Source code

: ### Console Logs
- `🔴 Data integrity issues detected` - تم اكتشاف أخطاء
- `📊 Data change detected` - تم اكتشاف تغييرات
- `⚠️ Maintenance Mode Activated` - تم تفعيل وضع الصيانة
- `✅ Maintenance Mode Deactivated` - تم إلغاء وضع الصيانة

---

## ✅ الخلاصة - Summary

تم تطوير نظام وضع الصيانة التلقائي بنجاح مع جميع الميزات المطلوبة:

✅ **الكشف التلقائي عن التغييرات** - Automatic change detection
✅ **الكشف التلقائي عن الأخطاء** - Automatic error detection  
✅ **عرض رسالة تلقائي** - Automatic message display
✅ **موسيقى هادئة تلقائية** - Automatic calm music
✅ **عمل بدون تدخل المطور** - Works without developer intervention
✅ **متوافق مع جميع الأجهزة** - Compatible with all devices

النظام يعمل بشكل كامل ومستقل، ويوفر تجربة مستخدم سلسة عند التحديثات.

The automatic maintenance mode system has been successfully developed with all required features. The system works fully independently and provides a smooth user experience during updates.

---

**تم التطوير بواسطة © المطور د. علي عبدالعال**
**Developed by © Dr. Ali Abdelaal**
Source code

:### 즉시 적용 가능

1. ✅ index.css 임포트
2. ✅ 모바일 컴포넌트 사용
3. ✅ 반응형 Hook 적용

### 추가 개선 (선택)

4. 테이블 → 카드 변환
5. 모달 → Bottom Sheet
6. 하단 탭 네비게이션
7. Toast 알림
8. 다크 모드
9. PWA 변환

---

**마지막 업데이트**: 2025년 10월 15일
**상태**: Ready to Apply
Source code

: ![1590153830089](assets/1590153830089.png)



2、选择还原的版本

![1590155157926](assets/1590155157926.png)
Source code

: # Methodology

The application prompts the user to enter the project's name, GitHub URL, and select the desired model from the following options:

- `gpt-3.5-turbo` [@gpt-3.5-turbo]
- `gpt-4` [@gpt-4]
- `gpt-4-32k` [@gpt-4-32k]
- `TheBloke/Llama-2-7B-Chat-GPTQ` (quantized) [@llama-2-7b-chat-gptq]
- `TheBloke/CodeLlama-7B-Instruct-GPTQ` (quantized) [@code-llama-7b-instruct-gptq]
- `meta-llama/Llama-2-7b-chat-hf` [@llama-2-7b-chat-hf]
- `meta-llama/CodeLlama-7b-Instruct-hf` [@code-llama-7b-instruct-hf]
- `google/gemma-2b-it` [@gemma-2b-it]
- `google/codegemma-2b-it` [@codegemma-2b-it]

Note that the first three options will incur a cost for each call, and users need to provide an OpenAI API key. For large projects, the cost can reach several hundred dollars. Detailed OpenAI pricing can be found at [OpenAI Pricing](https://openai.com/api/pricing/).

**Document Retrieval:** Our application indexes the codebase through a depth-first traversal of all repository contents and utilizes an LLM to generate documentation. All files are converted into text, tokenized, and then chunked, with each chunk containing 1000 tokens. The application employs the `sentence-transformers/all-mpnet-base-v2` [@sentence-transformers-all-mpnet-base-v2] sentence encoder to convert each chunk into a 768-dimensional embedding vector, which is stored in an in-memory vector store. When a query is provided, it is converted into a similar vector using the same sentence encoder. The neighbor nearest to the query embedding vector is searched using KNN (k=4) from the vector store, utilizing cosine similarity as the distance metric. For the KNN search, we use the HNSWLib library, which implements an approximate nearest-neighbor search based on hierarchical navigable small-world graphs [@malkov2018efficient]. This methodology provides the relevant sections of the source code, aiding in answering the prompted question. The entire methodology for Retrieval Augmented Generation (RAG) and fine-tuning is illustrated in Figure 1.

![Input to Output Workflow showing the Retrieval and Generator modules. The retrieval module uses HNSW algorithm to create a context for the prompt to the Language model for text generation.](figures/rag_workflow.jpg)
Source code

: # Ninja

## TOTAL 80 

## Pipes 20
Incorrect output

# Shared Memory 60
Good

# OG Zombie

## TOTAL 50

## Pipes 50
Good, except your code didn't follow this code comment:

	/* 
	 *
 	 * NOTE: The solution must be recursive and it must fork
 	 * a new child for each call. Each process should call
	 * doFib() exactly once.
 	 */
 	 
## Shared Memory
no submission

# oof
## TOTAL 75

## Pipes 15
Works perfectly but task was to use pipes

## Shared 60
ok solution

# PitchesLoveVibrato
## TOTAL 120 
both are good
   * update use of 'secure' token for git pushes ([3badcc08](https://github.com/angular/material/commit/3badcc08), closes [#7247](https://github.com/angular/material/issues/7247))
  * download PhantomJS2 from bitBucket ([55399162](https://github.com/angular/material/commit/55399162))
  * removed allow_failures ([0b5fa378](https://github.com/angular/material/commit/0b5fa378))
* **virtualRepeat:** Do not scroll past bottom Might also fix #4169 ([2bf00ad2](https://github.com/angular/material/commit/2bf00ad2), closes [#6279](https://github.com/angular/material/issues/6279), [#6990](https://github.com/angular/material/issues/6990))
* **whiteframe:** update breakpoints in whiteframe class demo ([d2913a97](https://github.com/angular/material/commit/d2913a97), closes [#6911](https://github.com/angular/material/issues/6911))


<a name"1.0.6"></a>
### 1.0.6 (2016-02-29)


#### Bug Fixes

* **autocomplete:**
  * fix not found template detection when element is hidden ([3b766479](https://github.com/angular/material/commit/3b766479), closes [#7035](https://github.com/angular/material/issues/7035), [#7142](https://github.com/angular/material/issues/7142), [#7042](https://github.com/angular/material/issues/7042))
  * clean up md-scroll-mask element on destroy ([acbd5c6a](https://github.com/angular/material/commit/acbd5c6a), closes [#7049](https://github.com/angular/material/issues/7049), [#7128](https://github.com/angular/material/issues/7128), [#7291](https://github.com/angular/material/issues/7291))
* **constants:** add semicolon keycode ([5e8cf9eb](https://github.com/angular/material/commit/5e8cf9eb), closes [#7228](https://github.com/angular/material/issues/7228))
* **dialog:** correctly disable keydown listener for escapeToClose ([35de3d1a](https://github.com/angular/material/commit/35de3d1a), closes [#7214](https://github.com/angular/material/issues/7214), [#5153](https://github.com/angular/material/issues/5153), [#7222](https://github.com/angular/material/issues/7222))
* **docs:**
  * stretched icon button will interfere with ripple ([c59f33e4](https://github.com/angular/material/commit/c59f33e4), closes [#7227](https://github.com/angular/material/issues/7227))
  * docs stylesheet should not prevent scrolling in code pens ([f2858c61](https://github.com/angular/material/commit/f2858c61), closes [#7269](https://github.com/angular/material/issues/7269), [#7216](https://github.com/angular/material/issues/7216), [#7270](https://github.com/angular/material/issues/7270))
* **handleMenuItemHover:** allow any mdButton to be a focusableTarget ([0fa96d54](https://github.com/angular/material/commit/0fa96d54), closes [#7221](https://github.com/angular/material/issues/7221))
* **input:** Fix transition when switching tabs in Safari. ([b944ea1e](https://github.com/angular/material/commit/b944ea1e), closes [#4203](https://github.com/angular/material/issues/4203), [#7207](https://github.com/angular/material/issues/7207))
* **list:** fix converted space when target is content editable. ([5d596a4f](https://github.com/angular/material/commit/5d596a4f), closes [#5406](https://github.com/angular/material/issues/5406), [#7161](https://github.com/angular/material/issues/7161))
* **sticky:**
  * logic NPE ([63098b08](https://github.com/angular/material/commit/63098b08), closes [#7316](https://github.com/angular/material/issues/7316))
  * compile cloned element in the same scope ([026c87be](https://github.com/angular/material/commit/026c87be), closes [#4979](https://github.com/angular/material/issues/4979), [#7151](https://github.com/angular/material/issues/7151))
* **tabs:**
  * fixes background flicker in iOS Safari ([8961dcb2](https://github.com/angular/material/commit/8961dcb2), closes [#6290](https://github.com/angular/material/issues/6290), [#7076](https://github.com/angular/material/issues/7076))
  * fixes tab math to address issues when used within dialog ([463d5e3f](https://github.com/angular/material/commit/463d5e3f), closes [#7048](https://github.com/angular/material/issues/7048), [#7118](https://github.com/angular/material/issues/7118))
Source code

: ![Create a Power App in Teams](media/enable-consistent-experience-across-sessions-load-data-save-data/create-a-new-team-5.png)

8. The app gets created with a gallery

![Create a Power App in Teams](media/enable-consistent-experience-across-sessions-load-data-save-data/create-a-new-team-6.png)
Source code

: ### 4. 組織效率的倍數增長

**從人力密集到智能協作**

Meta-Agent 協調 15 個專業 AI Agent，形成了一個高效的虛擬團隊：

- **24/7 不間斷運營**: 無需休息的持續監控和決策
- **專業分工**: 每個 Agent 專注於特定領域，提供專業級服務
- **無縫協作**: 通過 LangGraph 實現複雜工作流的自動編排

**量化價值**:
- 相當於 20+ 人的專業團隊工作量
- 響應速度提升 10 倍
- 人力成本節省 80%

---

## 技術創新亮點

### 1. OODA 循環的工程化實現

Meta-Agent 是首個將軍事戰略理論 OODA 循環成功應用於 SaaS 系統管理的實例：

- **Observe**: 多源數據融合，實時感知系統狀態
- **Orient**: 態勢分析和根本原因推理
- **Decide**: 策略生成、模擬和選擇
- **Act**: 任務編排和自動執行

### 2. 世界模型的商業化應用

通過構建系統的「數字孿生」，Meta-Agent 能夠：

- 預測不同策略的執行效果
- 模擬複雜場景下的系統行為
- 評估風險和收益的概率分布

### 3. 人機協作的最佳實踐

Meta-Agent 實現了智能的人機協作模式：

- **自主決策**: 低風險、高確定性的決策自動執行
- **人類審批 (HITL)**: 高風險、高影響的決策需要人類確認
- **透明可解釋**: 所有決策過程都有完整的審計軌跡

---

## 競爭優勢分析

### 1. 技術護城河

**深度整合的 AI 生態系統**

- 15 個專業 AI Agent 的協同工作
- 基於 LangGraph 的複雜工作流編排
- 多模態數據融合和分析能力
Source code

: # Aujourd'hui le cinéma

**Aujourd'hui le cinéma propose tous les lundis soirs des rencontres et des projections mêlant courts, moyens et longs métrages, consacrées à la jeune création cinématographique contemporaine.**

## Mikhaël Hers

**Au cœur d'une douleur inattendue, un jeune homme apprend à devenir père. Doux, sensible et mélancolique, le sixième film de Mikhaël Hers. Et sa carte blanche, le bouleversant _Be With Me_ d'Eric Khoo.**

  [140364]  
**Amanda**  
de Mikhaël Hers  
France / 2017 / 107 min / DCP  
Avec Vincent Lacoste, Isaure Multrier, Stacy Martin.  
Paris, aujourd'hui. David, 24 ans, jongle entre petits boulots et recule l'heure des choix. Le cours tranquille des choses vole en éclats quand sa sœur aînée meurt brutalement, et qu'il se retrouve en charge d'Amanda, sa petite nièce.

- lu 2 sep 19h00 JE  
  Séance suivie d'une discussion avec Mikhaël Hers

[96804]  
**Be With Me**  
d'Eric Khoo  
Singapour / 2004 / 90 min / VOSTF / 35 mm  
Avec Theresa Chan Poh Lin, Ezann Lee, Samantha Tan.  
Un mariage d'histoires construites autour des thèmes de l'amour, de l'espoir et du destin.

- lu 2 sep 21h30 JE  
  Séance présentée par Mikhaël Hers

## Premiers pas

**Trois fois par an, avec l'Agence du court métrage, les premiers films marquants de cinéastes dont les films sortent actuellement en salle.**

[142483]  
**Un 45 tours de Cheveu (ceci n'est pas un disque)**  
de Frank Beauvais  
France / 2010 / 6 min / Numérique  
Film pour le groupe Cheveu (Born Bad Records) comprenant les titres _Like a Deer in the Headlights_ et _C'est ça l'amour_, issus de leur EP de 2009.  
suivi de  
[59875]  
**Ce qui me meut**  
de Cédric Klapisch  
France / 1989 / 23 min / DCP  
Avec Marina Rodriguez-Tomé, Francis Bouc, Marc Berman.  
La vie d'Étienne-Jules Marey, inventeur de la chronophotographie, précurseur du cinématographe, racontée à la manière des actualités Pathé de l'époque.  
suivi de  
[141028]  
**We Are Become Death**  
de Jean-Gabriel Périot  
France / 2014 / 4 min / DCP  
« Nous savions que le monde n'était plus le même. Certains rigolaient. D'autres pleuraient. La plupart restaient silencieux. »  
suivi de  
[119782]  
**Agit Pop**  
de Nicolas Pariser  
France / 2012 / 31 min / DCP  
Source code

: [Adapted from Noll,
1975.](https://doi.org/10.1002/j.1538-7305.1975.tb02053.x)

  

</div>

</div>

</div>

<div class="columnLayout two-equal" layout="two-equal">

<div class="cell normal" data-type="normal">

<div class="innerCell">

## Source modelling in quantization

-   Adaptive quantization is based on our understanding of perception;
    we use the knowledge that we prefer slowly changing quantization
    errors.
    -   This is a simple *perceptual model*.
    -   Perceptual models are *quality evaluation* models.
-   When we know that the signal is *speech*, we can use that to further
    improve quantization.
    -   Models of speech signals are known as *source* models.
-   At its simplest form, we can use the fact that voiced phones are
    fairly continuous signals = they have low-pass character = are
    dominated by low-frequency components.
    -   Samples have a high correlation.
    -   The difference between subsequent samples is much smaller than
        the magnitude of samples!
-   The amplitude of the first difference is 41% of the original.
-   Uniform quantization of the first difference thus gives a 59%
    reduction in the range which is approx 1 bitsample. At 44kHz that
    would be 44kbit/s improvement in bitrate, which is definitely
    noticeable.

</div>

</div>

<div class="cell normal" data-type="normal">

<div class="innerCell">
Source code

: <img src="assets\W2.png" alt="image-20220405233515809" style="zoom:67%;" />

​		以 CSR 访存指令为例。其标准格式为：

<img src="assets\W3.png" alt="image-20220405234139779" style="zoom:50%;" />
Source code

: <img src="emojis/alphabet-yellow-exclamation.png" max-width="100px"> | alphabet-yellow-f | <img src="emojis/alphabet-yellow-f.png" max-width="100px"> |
^^^^^^^^^^^^^^^^
**EXERCISE AIM**
Gather each line from the entries above that includes the word "Khoo".

**FINAL ANSWER**
**Au cœur d'une douleur inattendue, un jeune homme apprend à devenir père. Doux, sensible et mélancolique, le sixième film de Mikhaël Hers. Et sa carte blanche, le bouleversant _Be With Me_ d'Eric Khoo.**
d'Eric Khoo  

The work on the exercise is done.